**Исходный текст**
----

Затем человека предъявляли экспертизе. Сам «пациент» принимал ее за обычную врачебную комиссию, даже не подозревая, что экспертиза — судебно-психиатрическая. Она делала неизбежное заключение о «невменяемости», после чего третьим ходом через какое-то время проходил заочный суд, а потом «пациента» отвозили в СПБ, сам он даже не знал, куда и зачем.
Все это упрощало уголовный процесс до крайности, которая ни Кафке, ни даже Сталину не снилась. Иозефу К. сначала объявили о возбуждении уголовного дела, он что-то пытался делать, чтобы повлиять на его исход. У заключенного в психбольнице не было даже этого знания. Он с самого момента госпитализации был уже бессловесный и лишенный прав unperson.
Таких политических дел было много. Тот же Коля Кислов, лежа на вязках в психбольнице, не имел понятия о том, что был уже обвиняемым, и не знал, за что.
В мае 1969 года к Владимиру Борисову «психбригада» приехала прямо на работу, откуда увезла в психбольницу (между делом медики Борисова обыскали и отобрали самиздат). До ноября его перекидывали из одной психбольницы в другую — а после заочного суда отправили в Ленинградскую СПБ.

----

**Что нужно сделать**
**A)** Определите, соответствуют ли исходному тексту утверждения (i), (ii) и (iii), и подтвердите каждый ответ «да» или «нет» точной цитатой из текста. (i) Пациент знал, что экспертиза судебно-психиатрическая. (ii) Суд над такими людьми проходил заочно. (iii) Владимира Борисова увезли в психбольницу из дома.
**B)** Пожалуйста, выведите без изменений фрагмент исходного текста, начиная со слов «Затем человека предъявляли» и заканчивая словами «знал, за что.».
**C)** Куда, согласно исходному тексту, отправили Владимира Борисова после заочного суда?

----

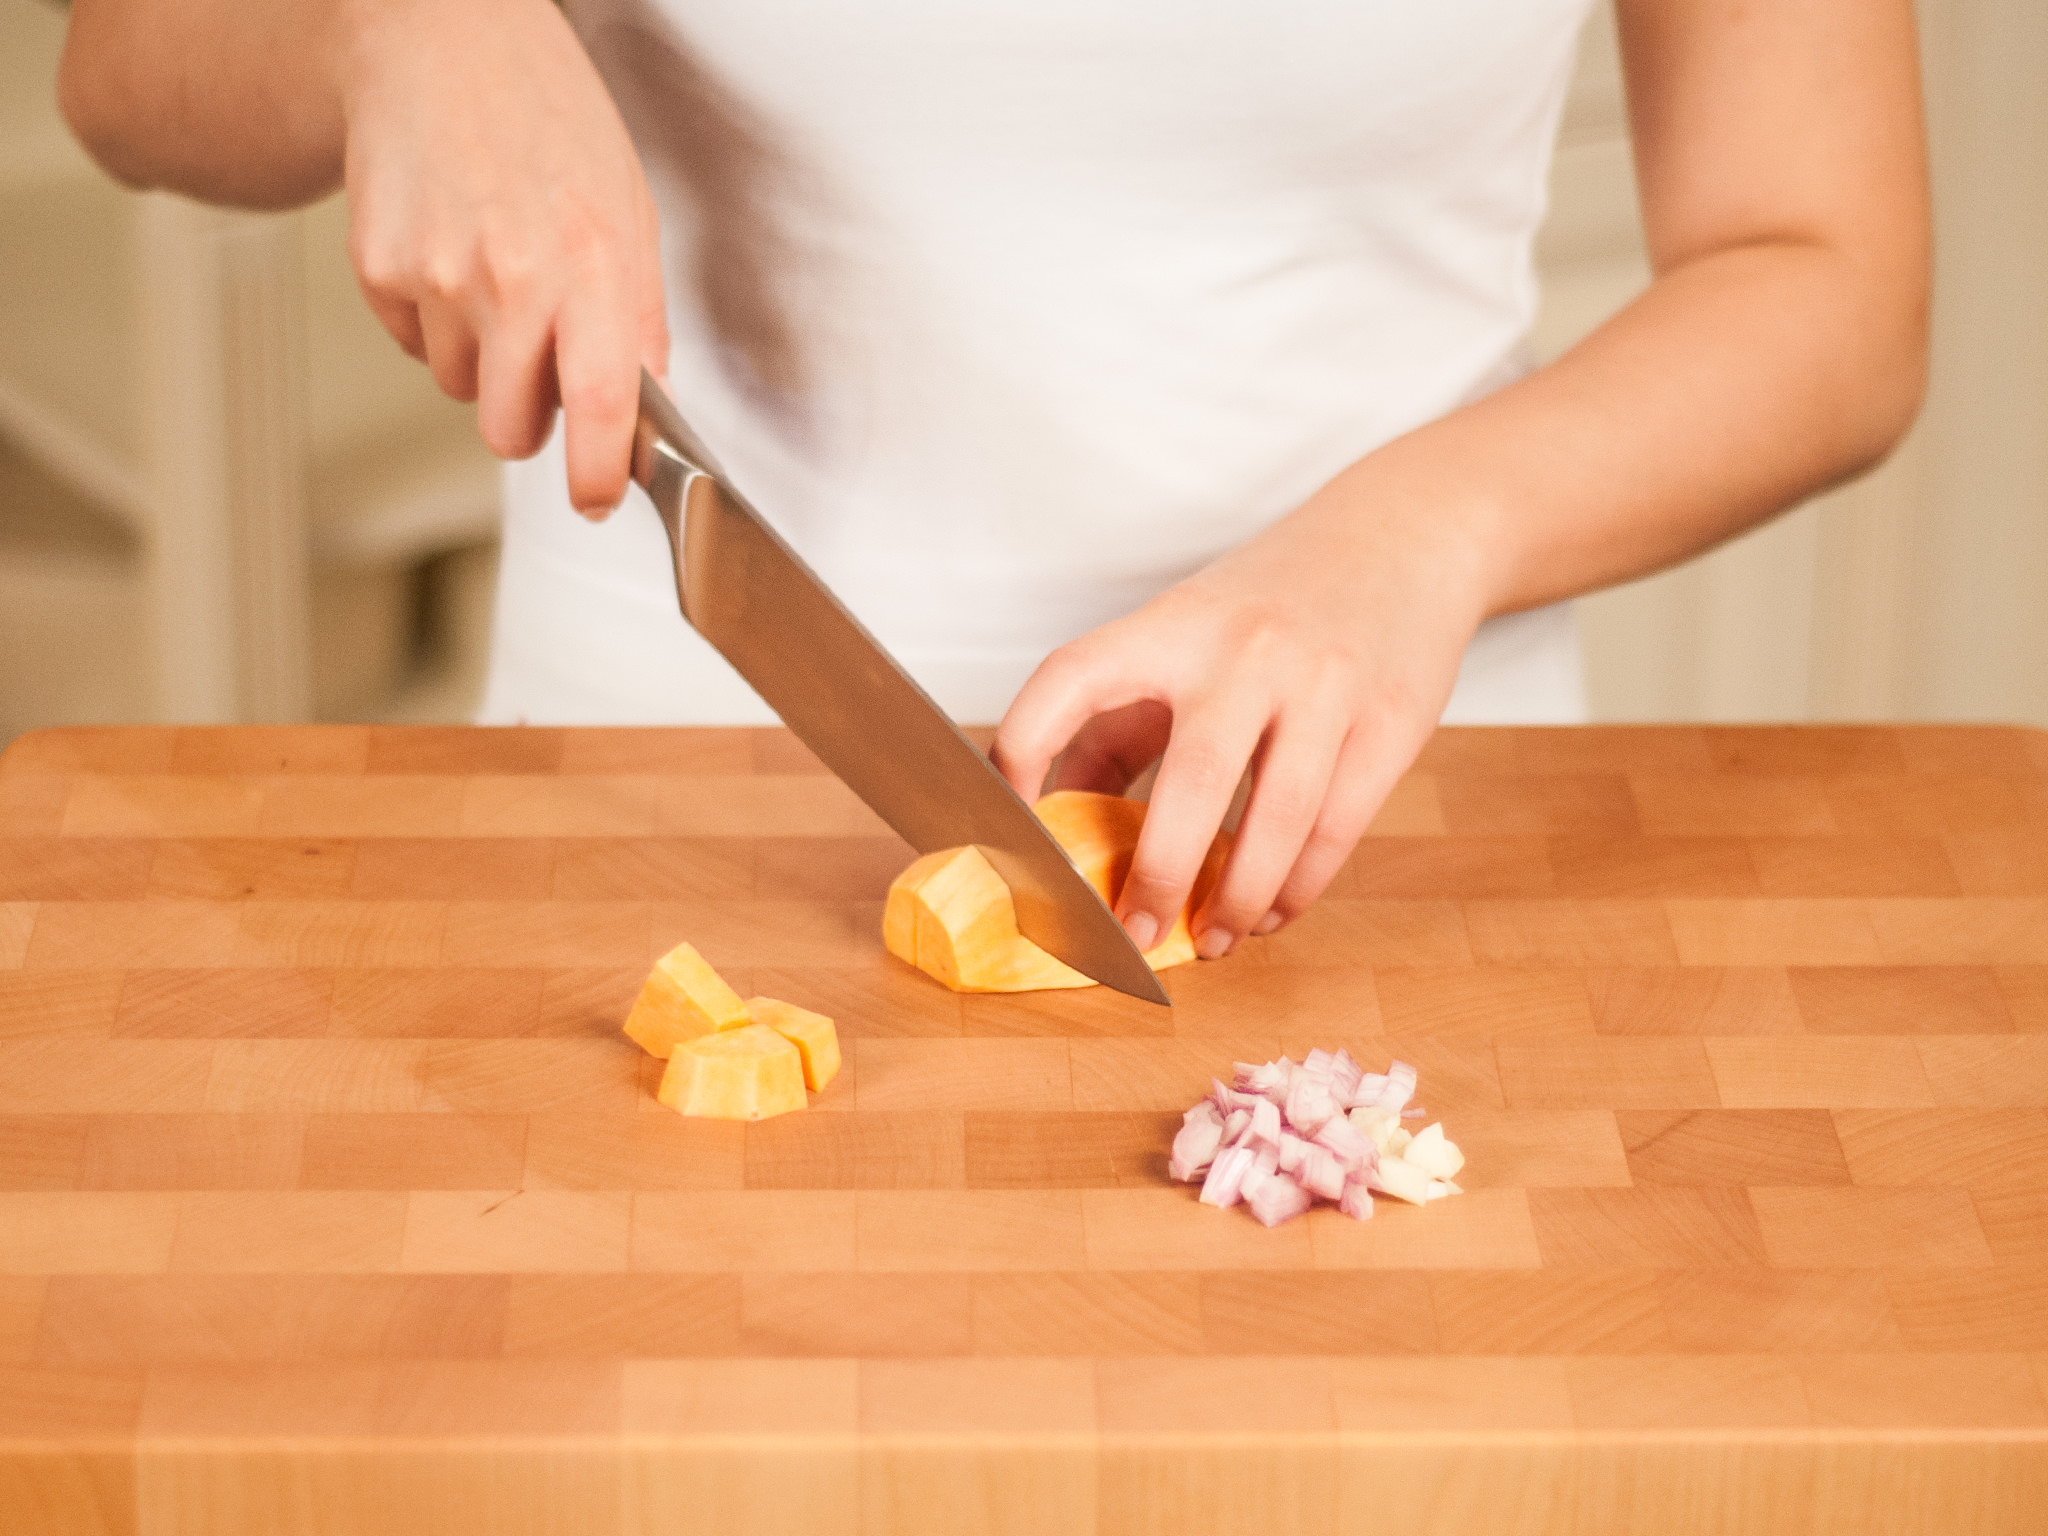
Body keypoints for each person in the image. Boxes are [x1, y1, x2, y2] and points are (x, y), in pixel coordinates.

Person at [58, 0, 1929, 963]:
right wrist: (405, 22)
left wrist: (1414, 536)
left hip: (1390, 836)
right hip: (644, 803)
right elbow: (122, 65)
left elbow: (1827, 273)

----

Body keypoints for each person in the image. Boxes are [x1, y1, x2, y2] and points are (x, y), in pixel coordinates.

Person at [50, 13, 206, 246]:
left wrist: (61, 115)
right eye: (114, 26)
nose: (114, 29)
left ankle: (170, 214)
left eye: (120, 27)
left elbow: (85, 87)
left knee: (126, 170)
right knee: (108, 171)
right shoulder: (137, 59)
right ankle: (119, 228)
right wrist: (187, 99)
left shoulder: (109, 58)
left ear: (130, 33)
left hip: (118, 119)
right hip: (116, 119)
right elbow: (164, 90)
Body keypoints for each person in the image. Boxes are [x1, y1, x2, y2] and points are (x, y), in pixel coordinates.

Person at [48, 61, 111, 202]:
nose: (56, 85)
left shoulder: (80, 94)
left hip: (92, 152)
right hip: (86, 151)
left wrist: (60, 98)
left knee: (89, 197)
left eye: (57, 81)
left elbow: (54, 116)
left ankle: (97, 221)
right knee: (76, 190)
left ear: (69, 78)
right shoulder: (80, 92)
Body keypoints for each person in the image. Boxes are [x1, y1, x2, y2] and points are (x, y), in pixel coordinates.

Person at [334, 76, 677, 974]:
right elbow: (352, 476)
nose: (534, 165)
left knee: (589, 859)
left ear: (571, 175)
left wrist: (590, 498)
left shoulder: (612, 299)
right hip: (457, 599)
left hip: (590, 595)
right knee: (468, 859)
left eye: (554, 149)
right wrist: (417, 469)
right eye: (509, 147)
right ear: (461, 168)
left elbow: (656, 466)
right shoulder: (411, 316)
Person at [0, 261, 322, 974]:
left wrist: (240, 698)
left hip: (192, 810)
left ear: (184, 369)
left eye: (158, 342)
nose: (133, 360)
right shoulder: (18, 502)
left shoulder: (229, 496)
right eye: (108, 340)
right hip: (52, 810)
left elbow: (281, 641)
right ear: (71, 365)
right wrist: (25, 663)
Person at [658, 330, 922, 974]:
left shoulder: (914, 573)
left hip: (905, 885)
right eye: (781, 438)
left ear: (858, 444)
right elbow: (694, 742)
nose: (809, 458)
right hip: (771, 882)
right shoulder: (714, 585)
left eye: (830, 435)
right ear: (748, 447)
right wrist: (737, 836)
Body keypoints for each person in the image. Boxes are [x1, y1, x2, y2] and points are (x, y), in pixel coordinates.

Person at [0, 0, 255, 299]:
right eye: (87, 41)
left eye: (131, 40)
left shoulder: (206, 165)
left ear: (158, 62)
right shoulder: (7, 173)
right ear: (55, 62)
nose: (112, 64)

----

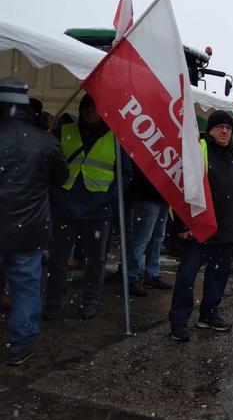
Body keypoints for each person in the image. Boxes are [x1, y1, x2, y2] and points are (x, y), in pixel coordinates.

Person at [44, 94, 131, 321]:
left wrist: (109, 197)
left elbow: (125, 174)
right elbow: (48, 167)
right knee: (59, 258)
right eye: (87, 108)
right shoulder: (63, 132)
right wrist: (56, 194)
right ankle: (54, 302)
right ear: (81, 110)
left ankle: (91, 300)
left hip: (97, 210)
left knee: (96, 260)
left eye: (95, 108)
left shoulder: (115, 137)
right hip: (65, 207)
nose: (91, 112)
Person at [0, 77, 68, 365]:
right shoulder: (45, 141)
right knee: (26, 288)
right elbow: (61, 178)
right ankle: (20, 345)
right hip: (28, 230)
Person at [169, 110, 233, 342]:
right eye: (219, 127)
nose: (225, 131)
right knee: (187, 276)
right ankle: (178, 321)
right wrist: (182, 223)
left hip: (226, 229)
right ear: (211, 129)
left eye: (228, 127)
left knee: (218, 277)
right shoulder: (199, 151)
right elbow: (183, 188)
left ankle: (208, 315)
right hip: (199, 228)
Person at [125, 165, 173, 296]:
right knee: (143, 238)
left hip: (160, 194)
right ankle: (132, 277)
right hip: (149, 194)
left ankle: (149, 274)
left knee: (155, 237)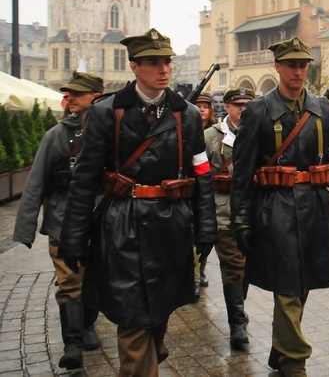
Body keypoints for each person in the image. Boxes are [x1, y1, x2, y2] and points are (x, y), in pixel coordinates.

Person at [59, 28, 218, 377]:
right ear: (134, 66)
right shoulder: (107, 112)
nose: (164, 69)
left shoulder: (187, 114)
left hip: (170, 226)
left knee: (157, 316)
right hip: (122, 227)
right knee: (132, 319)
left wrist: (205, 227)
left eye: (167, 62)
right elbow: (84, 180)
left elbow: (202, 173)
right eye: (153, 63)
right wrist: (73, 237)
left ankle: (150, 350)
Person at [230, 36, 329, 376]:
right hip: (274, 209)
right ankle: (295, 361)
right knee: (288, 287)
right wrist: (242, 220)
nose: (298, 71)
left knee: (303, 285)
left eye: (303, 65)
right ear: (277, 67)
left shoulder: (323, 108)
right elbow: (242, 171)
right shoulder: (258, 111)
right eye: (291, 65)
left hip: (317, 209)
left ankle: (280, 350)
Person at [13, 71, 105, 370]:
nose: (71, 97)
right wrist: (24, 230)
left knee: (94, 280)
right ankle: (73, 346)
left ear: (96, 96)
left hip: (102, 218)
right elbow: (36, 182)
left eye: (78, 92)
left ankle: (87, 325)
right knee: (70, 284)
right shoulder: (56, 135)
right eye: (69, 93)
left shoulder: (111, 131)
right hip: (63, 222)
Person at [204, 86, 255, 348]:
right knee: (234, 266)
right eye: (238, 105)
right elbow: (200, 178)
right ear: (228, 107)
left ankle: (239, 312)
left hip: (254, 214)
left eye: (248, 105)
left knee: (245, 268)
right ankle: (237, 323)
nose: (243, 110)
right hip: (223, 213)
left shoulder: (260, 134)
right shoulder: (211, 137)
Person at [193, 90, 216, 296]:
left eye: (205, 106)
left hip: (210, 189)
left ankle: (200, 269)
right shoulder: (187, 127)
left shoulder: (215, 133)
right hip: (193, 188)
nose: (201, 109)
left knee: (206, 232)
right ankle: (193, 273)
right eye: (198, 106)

----

**Список ответов**
**A)**
(i) Нет: «даже не подозревая, что экспертиза — судебно-психиатрическая».
(ii) Да: «третьим ходом через какое-то время проходил заочный суд».
(iii) Нет: «приехала прямо на работу, откуда увезла в психбольницу».

**B)**
Затем человека предъявляли экспертизе. Сам «пациент» принимал ее за обычную врачебную комиссию, даже не подозревая, что экспертиза — судебно-психиатрическая. Она делала неизбежное заключение о «невменяемости», после чего третьим ходом через какое-то время проходил заочный суд, а потом «пациента» отвозили в СПБ, сам он даже не знал, куда и зачем.
Все это упрощало уголовный процесс до крайности, которая ни Кафке, ни даже Сталину не снилась. Иозефу К. сначала объявили о возбуждении уголовного дела, он что-то пытался делать, чтобы повлиять на его исход. У заключенного в психбольнице не было даже этого знания. Он с самого момента госпитализации был уже бессловесный и лишенный прав unperson.
Таких политических дел было много. Тот же Коля Кислов, лежа на вязках в психбольнице, не имел понятия о том, что был уже обвиняемым, и не знал, за что.

**C)** В Ленинградскую СПБ.